Configure Groundplex truststores

To use the Inbound TLS rule, your CSM must enable a feature flag and an admin with root permissions must install truststores on the Groundplex nodes.

REVIEWERS: The following discusses a "feature flag" but looks more like a property. Why are we documenting what the CSM needs to do, do we expect the customer to tell the CSM which value to use? Why can't we just tell them to provide the CSM the value that the CSM needs to apply to the feature flag?

Note: Requires feature flag enablement per environment

Contact your CSM to enable this feature. The following feature flag must be enabled for this rule per environment:


"com.snaplogic.utils.APIMClientCertificateValidator.ALLOWED_SNAPLEX_FOR_MTLS": "[<list of runtime path id or use all for enabling for all ground plexes>]"

  • For example, one Snaplex:

    
"com.snaplogic.utils.APIMClientCertificateValidator.ALLOWED_SNAPLEX_FOR_MTLS": "["{org_name}/rt/{snaplex_location}/{snaplex_environment}"]"

  • For all Snaplexes:

    
"com.snaplogic.utils.APIMClientCertificateValidator.ALLOWED_SNAPLEX_FOR_MTLS": "["all"]"

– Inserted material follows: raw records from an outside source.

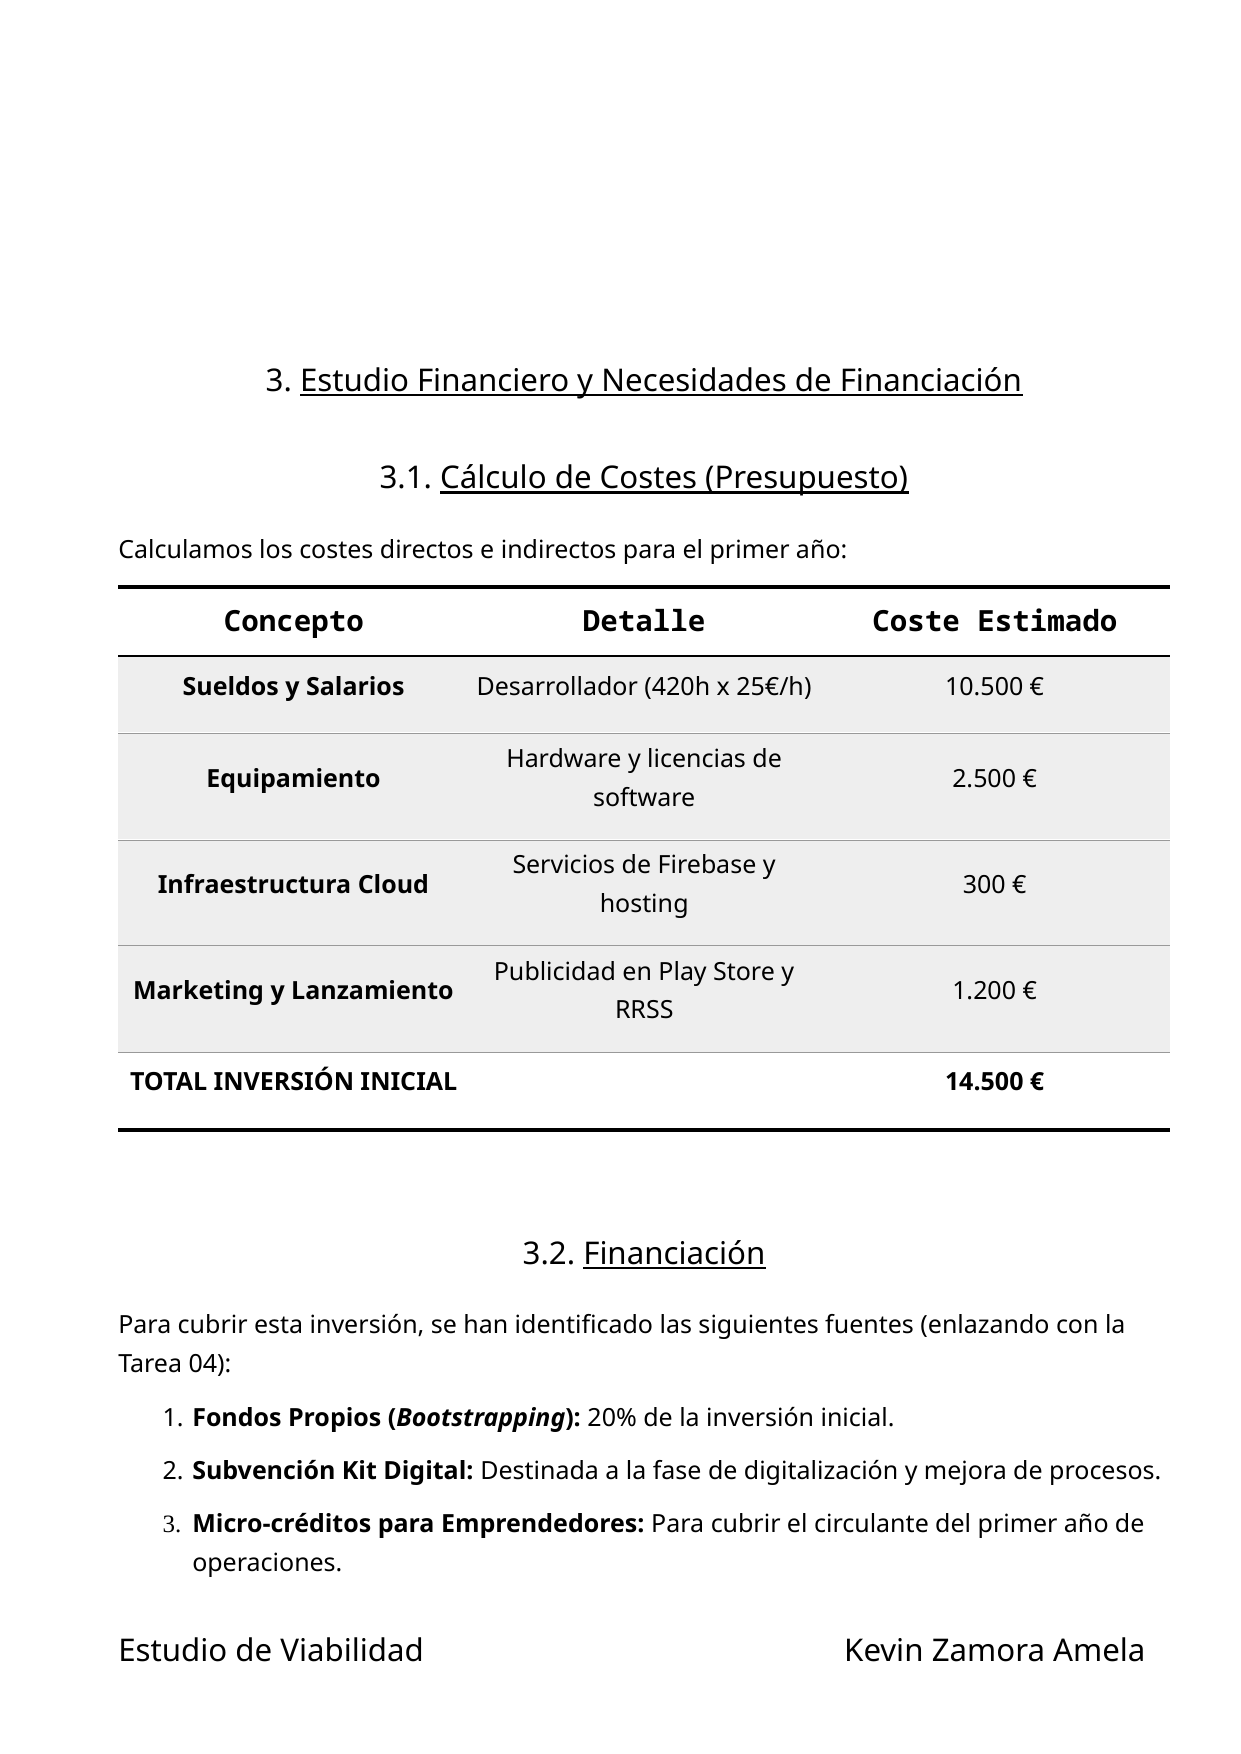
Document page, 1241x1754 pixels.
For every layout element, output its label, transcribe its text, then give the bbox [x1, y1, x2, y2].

list Subvención Kit Digital: Destinada a la fase de digitalización y mejora de procesos. [162, 1453, 1170, 1487]
table_cell Equipamiento [118, 734, 469, 839]
table_cell Servicios de Firebase y hosting [469, 841, 819, 945]
table_cell [469, 1053, 819, 1127]
table_cell 10.500 € [819, 657, 1170, 732]
table_cell 14.500 € [819, 1053, 1170, 1127]
table_cell Sueldos y Salarios [118, 657, 469, 732]
text Calculamos los costes directos e indirectos para el primer año: [118, 532, 1170, 566]
table_cell Hardware y licencias de software [469, 734, 819, 839]
list Fondos Propios (Bootstrapping): 20% de la inversión inicial. [162, 1399, 1170, 1433]
table_cell Publicidad en Play Store y RRSS [469, 946, 819, 1052]
table_header Detalle [469, 589, 819, 655]
table_cell 1.200 € [819, 946, 1170, 1052]
table_header Coste Estimado [819, 589, 1170, 655]
table_cell Marketing y Lanzamiento [118, 946, 469, 1052]
table_header Concepto [118, 589, 469, 655]
table_cell Desarrollador (420h x 25€/h) [469, 657, 819, 732]
subtitle 3.1. Cálculo de Costes (Presupuesto) [118, 455, 1170, 498]
table_cell TOTAL INVERSIÓN INICIAL [118, 1053, 469, 1127]
table_cell Infraestructura Cloud [118, 841, 469, 945]
table_cell 300 € [819, 841, 1170, 945]
list Micro-créditos para Emprendedores: Para cubrir el circulante del primer año de operaciones. [162, 1506, 1170, 1579]
subtitle 3. Estudio Financiero y Necesidades de Financiación [118, 358, 1170, 401]
text Para cubrir esta inversión, se han identificado las siguientes fuentes (enlazando con la Tarea 04): [118, 1307, 1170, 1380]
subtitle 3.2. Financiación [118, 1231, 1170, 1273]
table_cell 2.500 € [819, 734, 1170, 839]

First-time configuration workflow on Linux or Windows hosts

Prerequisite: The feature flag for the rule is enabled for your Org.

Note: The following procedure is written for a Linux machine. For Linux-based Groundplexes, use /etc/snaplogic as the target folder for the truststore and .pass file. For Windows-based Groundplexes, use /etc as the target folder for the truststore and .pass file.

  1. Create a truststore password file called jcc-servertrust.pass with a unique password:

    echo -n ‘changeit’ > jcc-servertrust.pass

  2. Create an empty JCEKS truststore named jcc-servertrust.jks:

    1. Create a truststore with a dummy certificate entry:

      /opt/snaplogic/pkgs/jdk-11.0.17+8-jre/bin/keytool -genkey -keyalg RSA -alias dummy -keystore jcc-servertrust.jks -storetype JCEKS -storepass $(sudo cat ./jcc-servertrust.pass) -keypass changeit

    2. Delete the dummy certificate entry:

      /opt/snaplogic/pkgs/jdk-11.0.17+8-jre/bin/keytool -delete -alias dummy -storepass $(sudo cat ./jcc-servertrust.pass) -keystore jcc-servertrust.jks

  3. Add certificates to the truststore:

    1. Create a PKCS file from the root certificate and key:

      sudo openssl pkcs12 -inkey <certificate-key> -in <certificate-pem> -export -out sl-ca-chain.p12 -name <certificate-alias>

      Where:

      • <certificate-key> is the private key of the certificate

      • <certificate-pem> is the public key of the certificate

      • <certificate-alias> is the alias of the certificate. Do not use jetty as alias because it conflicts with the server keys used in the Snaplex.

    2. Add the PKCS file in the truststore:

      sudo /opt/snaplogic/pkgs/jdk-11.0.17+8-jre/bin/keytool -importkeystore -srckeystore sl-ca-chain.p12 -srcstoretype PKCS12 -srcstorepass $(sudo cat ./jcc-servertrust.pass) -destkeystore ./jcc-servertrust.jks -deststoretype JCEKS -deststorepass $(sudo cat ./jcc-servertrust.pass)

  4. Move the truststore and pass file to /etc/snaplogic on each node:

    sudo mv jcc-servertrust.* /etc/snaplogic

  5. Restart each Groundplex JCC node:

    sudo /opt/snaplogic/bin/jcc.sh restart

For an example, refer to Inbound TLS Configuration.

Supported certificate chains

The following table provides the scenarios and outcomes for each type of certificate and certificate chain:

Input Accepted Reason
Leaf No Not in the truststore - the system can't build a chain from only a leaf.
Intermediate No This is a certificate authority (CA), not a truststore.
Root Yes A valid truststore.
Leaf-intermediate chain Yes The end user certificate isn't a CA and the system can build a chain from it since the intermediate is signed by root.
Intermediate-root chain No Intermediate is a CA and is presented as an end user certificate and isn't in the truststore.
Leaf-intermediate-root chain Yes Valid chain with root in the truststore.

For example certificate chains, refer to Inbound TLS Certificate chain examples..

Troubleshooting

  • Check that a valid certificate or certificate chain is present in the request.

  • For a valid certificate chain, each certificate in the chain should be signed by the next.

  • None of the certificates in the chain is expired.

  • Check /etc/snaplogic (Linux) or /etc (Windows) for the key files.

  • Use the following naming convention for your truststore:

    • If the key file is jcc-serverkeys.jks, use jcc-servertrust.jks and jcc-servertrust.pass.

    • If the key file is serverkeys.jks, use servertrust.jks and servertrust.pass.

  • Restart the JCC node after configuration.